Undirected Gaussian Graphical Model
As with their directed counterpart, it is very easy to create new subtypes of graphical models by overloading the function concentration_matrix below. Unlike most other types of graphical models though, the vanishing ideal computation of an undirected graphical model is done by eliminating all concentration variables $k_{ij}$ from the ideal given by the equations $\Sigma K - Id$ after saturating by $\det(K)$.
concentration_matrix — Function
concentration_matrix(M::GaussianGraphicalModel{Graph{Undirected}, T}) where TCreate the concentration matrix K of an undirected Gaussian graphical model which is a symmetric positive definite matrix whose nonzero entries correspond to the edges of the associated graph.
Examples
julia> M = gaussian_graphical_model(graph_from_edges([[1,2], [2,3]]))

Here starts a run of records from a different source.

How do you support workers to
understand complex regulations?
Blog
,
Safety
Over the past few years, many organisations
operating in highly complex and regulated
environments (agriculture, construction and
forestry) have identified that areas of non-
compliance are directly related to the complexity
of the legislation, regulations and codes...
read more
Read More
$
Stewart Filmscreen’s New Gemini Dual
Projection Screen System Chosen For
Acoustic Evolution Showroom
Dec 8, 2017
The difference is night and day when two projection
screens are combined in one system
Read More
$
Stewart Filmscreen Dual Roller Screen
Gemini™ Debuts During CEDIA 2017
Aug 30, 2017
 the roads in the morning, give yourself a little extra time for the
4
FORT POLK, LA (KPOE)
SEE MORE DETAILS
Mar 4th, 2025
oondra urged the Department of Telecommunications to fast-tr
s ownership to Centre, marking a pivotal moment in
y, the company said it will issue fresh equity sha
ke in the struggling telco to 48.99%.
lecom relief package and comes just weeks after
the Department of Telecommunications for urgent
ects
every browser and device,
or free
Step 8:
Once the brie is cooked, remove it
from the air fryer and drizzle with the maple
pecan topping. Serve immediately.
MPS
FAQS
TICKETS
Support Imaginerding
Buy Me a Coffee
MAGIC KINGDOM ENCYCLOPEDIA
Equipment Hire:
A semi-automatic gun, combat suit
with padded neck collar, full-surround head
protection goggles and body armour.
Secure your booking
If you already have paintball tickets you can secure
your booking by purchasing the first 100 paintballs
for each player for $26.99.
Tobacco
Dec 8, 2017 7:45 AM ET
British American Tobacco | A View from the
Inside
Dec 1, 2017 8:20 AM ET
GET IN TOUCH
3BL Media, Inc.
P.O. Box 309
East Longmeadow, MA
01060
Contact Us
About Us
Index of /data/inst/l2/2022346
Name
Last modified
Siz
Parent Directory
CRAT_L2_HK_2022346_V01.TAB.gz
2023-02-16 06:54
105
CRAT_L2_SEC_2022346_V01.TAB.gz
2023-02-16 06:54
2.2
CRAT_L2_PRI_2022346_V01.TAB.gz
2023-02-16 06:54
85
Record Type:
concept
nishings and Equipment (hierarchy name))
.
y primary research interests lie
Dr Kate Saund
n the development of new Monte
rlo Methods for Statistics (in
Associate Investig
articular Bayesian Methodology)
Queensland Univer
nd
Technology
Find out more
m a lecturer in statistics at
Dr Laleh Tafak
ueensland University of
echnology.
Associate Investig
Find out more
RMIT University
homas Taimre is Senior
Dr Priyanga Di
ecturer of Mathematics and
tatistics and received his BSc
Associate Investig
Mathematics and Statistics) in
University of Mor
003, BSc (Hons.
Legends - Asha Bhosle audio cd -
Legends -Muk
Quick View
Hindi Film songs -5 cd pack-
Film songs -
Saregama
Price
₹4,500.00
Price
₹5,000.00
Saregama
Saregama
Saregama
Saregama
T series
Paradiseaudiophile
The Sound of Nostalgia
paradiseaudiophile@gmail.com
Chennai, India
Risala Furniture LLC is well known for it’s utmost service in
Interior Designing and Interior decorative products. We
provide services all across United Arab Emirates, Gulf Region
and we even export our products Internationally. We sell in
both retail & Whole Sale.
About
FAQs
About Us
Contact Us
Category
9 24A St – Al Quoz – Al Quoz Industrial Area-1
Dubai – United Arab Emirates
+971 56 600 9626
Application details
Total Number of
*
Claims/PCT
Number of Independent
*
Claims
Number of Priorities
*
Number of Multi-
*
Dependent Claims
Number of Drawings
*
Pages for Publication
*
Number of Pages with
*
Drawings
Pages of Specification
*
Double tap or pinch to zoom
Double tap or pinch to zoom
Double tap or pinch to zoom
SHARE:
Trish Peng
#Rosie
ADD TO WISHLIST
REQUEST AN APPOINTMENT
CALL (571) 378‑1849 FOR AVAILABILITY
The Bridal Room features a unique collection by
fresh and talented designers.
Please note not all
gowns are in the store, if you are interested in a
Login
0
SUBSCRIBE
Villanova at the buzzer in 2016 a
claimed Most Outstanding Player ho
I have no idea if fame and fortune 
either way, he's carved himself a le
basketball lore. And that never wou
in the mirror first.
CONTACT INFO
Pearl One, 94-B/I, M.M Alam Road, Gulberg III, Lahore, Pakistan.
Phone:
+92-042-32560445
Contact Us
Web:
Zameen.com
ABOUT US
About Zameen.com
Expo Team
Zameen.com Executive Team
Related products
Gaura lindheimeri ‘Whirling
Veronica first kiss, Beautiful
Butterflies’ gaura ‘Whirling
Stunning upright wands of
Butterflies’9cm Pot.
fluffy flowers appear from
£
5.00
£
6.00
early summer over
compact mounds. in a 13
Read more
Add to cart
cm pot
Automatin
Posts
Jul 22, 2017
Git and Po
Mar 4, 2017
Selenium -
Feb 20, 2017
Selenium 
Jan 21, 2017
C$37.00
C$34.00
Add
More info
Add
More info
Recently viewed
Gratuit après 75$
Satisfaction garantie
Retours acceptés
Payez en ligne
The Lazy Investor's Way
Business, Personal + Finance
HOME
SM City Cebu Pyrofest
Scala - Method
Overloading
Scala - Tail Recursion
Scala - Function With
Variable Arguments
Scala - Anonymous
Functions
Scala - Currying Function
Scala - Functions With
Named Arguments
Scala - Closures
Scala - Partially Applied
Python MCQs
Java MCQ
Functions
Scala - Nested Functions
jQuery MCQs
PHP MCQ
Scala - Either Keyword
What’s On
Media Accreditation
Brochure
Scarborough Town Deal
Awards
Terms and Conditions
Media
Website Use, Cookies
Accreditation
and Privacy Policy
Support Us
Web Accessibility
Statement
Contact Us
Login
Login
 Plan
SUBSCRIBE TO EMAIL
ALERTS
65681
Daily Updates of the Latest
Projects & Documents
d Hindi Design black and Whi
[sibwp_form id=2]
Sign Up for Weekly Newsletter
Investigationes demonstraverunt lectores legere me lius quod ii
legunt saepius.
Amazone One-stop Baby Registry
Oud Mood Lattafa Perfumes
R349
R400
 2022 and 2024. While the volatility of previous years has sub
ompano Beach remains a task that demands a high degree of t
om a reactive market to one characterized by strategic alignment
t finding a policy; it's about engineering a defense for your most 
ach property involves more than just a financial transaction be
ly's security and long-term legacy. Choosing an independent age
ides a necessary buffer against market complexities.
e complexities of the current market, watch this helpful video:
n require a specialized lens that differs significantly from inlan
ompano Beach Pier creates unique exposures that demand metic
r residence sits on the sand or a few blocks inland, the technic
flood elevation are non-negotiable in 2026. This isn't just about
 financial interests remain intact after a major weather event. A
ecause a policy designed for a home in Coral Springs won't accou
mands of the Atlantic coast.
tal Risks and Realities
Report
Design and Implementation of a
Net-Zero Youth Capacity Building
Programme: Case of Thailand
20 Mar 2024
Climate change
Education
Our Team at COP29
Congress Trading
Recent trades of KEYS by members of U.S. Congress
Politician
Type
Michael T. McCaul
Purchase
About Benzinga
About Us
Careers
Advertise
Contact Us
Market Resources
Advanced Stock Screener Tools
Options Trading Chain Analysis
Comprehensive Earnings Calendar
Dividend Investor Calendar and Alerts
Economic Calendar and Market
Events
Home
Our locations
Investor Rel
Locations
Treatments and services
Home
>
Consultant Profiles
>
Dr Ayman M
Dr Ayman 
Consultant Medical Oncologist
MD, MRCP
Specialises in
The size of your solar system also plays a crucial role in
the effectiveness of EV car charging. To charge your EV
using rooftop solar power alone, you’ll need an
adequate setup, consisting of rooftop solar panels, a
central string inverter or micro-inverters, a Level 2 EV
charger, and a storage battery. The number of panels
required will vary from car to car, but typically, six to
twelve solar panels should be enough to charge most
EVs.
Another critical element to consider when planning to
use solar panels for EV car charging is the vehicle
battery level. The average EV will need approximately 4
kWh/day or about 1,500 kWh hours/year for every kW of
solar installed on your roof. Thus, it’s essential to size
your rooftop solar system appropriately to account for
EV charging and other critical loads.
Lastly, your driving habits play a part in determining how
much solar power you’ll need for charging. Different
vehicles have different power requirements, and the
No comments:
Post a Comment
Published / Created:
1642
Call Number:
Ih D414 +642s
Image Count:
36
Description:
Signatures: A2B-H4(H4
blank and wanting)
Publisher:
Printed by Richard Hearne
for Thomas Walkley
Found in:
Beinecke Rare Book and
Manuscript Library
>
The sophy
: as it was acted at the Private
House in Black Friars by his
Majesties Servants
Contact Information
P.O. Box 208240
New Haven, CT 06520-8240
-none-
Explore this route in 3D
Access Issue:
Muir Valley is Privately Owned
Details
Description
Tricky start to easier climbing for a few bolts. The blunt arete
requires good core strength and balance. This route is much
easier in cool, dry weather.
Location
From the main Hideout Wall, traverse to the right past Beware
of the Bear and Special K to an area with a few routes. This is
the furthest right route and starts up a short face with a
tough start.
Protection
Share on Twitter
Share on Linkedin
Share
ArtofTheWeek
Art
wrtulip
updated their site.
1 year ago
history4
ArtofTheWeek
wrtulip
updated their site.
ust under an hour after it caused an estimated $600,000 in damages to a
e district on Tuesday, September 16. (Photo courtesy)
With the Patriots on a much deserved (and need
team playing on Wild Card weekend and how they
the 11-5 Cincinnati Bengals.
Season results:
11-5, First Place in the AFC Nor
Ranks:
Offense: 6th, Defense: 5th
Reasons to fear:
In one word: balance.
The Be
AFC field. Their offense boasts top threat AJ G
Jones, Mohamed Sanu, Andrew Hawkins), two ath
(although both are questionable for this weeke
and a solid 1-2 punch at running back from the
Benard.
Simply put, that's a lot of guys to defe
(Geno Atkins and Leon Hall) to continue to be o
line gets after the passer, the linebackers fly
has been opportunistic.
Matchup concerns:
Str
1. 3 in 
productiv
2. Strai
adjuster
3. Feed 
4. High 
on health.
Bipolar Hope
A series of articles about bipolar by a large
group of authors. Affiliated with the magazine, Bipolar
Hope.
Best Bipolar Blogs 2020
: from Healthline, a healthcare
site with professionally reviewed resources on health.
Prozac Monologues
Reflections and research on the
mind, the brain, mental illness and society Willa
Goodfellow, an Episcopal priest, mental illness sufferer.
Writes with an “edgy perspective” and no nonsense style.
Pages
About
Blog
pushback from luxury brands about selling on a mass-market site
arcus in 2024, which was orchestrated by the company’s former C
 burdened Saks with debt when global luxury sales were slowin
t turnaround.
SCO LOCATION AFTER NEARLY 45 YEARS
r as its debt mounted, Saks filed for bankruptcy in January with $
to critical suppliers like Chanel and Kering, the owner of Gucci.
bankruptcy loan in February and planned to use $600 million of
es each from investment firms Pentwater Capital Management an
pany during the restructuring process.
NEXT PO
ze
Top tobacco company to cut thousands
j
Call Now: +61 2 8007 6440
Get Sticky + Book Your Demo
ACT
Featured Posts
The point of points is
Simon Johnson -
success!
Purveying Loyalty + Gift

Gaussian Graphical Model on a Undirected graph with 3 nodes and 2 edges
julia> concentration_matrix(M)
[k[1, 1] k[2, 1] 0]
[k[2, 1] k[2, 2] k[3, 2]]
[ 0 k[3, 2] k[3, 3]]
This function is part of the experimental code in Oscar. Please read here for more details.
Gaussian Rings
gaussian_ring — Function
gaussian_ring(F::Field, n::Int; s_var_name::VarName=:s, cached=false)
gaussian_ring(n::Int; s_var_name::VarName=:s, cached=false)
gaussian_ring(GM::GaussianGraphicalmodel)A polynomial ring whose variables correspond to the entries of a covariance matrix of n Gaussian random variables. It is a multivariate polynomial ring whose variables are named s[i,j]and whose coefficient field is QQ by default or one can specify the field F by passing it as the first argument.
If cached is true, the internally generated polynomial ring will be cached.
Examples
julia> R = gaussian_ring(3)
GaussianRing over Rational field in 6 variables
s[1, 1], s[1, 2], s[1, 3], s[2, 2], s[2, 3], s[3, 3]
julia> M = gaussian_graphical_model(graph_from_edges([[1,2], [2,3]]))
Gaussian Graphical Model on a Undirected graph with 3 nodes and 2 edges
julia> gaussian_ring(M)
GaussianRing over Rational field in 6 variables
s[1, 1], s[1, 2], s[1, 3], s[2, 2], s[2, 3], s[3, 3]
This function is part of the experimental code in Oscar. Please read here for more details.
covariance_matrix — Function
covariance_matrix(GM::GaussianGraphicalModel)Return the covariance matrix associated to the graphical model GM as a matrix over the underlying model ring of GM, see model_ring
Examples
julia> GM = gaussian_graphical_model(graph_from_edges(Directed, [[1,2], [2,3]]))
Gaussian Graphical Model on a Directed graph with 3 nodes and 2 edges
julia> covariance_matrix(GM)
[s[1, 1] s[1, 2] s[1, 3]]
[s[1, 2] s[2, 2] s[2, 3]]
[s[1, 3] s[2, 3] s[3, 3]]
This function is part of the experimental code in Oscar. Please read here for more details.